Mumbai: As part of its strategy to grow consistently, HDFC Life Insurance has decided to store lid on the share of products and distribution channels.
According to the CEO of the most valuable life insurance company in the country, Vibha Padalkar, a better acquisition of life is intended to increase agent’s share and reduce dependence on the distribution of HDFC Banks.
Speaking to Toi, Padalka said that HDFC Life has managed to survive volatility in macroeconomic conditions and better regulatory change due to portfolio diversification.
As a result, the company does not want to increase the share of unit-linked insurance plans (ulip) to around the current level of 25% even though the market is soaring.
Even when it comes to the best-selling investment product company Sanchay Plus, he has decided to reach the level of sales.
“Bancassurance was once around 75% of our business at one time.
It drifts around 50% of business.
I am not saying that it won’t grow.
I say that other channels must grow faster purely from a diversified perspective,” said Padalkar.
On Friday, HDFC Life has announced that it will buy life insurance for Rs 6,687 Crore.
According to Padalkar, this is a diversity of products that have helped HDFC Life survive in the shift of reciprocity regulations in 2010 which produced several other insurance companies that lost market share.
He added that it was a strategy that helped the company increase sales of protection policies during a pandemic.
“Our agency’s business share is shrinking because we focus on the persistence of agents and reduce complaints, which we get correctly.
Better life acquisition helps us expand the strength of our agency by 40%,” said Padalkar.
Shows that the trend for insurance for sale through corporate advisors, he said that HDFC Life had all tools to increase agent productivity.

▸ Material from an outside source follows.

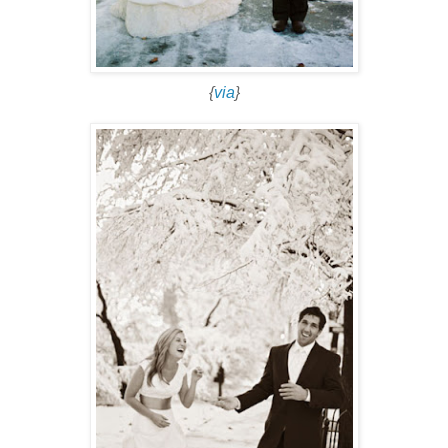
{
via
}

“Exide agents will be eager to have a bouquet of products that we offer because we are seen as product innovators or factory products.
We have technology for our agents to quickly load customers or allow them to offer an approved amount that has been approved to the client,” he said .
Private insurance companies, which have made large investments in digital technology and artificial intelligence, have the ability to portrofile customers and their needs after basic information are updated.
“We have a digital agent platform where they can do business without ever attending the office.
We have technology solutions like Google, using which agents can get product related questions.
This question can be asked in regional languages and forms can be filled in regional languages,” he said.